# [本文抜粋]
────────────────
松井秀喜引退

松井秀喜という名前を最初に知ったのは1991年の夏。
母校が甲子園に出場、はるばる応援に行ったものの初戦敗退。
「まあ、相手が話題の松井がいる星稜だったしね」
という声で初めて知った。
その試合の松井は大したこと無かったので印象には残っていない。


僕の母校を倒した次の試合、松井は甲子園で1本目の本塁打
そこからはトントン拍子。
翌年に5打席連続敬遠をされたときは日本中の話題になってた。
個人的には敬遠策は有りだと思う。
みんな人気者の相手の対戦校なんて斬られ役くらいにしか
思っていないのだろうけど、普通の人間が怪獣を倒すためには
奇策だって必要だ。


ドラフトで松井は巨人に入団。
阪神ファンだと聞いてたので、すんなり阪神に決まっていれば
当時の阪神なら新庄・亀山らと合わせて面白い育ち方してただろう。


巨人に決まってから「ゴジラという怪獣の名前でなく、もっと
人間らしいニックネームがいい」という本人の希望を受けて
新聞社が公募。
集まったのが「ゴリラ」「大仏様」「恐竜戦車」など
散々だったのが笑えた。
あの日の新聞は購入したのだが、保存しときゃよかったな。


プロ入りしてからの松井は、「巨人のスター」として周囲が
勝手にイメージ先行させてるようで気の毒だった。
何年目かのキャンプで「高校時代に守った三塁もやってみたい」
と発言しても長嶋監督が「ホントに松井が言ったの?外野一筋で
行くことは同意してるはずだけど」と封じる始末。
────────────────
キーポイントのテキスト説明
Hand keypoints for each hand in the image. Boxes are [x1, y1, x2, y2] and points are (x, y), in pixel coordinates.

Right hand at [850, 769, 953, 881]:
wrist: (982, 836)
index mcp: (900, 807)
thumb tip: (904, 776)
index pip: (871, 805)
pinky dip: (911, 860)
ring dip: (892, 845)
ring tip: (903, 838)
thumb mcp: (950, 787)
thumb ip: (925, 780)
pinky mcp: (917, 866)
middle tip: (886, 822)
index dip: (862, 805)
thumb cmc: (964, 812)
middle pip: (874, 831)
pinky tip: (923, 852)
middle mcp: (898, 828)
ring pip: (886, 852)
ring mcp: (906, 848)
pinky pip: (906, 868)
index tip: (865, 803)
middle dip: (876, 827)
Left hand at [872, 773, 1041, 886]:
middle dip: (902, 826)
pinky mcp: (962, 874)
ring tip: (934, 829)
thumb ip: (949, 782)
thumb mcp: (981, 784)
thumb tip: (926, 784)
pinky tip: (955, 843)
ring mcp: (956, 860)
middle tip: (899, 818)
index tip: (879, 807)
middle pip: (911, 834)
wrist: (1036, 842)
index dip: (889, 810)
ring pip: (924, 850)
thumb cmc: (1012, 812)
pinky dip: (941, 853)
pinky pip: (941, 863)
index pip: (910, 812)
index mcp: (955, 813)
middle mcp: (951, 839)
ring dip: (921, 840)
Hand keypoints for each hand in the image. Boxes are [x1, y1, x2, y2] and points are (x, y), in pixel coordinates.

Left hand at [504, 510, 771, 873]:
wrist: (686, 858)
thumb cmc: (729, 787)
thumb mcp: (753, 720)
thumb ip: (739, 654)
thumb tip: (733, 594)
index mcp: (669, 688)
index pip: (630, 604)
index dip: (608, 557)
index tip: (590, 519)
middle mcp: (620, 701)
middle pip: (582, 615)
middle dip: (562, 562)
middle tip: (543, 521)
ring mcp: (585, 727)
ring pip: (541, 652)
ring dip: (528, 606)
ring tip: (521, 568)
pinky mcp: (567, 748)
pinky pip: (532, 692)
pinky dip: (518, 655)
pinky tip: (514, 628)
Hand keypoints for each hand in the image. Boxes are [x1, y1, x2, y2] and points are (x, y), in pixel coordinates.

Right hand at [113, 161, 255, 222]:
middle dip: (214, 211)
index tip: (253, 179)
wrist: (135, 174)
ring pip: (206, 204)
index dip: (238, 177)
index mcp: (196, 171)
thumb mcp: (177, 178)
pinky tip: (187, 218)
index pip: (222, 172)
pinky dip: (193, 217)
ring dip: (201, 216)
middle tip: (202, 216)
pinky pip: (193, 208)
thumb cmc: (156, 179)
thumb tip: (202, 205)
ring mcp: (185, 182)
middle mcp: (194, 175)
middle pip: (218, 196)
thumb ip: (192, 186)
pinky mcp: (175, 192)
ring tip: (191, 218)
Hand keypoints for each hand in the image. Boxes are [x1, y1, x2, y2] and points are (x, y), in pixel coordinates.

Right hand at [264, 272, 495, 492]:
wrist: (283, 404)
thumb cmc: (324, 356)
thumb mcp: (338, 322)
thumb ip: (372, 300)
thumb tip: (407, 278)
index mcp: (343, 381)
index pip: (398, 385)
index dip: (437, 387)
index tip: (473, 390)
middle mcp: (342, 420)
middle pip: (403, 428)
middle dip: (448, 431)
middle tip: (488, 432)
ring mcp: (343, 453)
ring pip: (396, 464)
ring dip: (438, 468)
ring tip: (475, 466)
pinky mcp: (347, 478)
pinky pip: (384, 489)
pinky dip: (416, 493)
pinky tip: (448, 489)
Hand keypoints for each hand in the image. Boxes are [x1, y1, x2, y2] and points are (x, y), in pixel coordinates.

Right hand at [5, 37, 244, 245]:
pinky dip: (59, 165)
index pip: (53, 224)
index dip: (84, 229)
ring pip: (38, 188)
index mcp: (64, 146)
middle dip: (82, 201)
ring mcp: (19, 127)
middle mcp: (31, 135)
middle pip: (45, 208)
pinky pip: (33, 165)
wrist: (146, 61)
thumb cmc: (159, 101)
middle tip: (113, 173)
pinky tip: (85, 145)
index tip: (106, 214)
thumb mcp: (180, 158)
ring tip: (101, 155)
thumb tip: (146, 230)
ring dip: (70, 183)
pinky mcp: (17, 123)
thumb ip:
────────────────
松井秀喜の引退についての本文で、新聞社の公募で集まったとされるニックネームを挙げてください。 これらのレコードは別の出典から取ったものです。

「ゴリラ」「大仏様」「恐竜戦車」などです。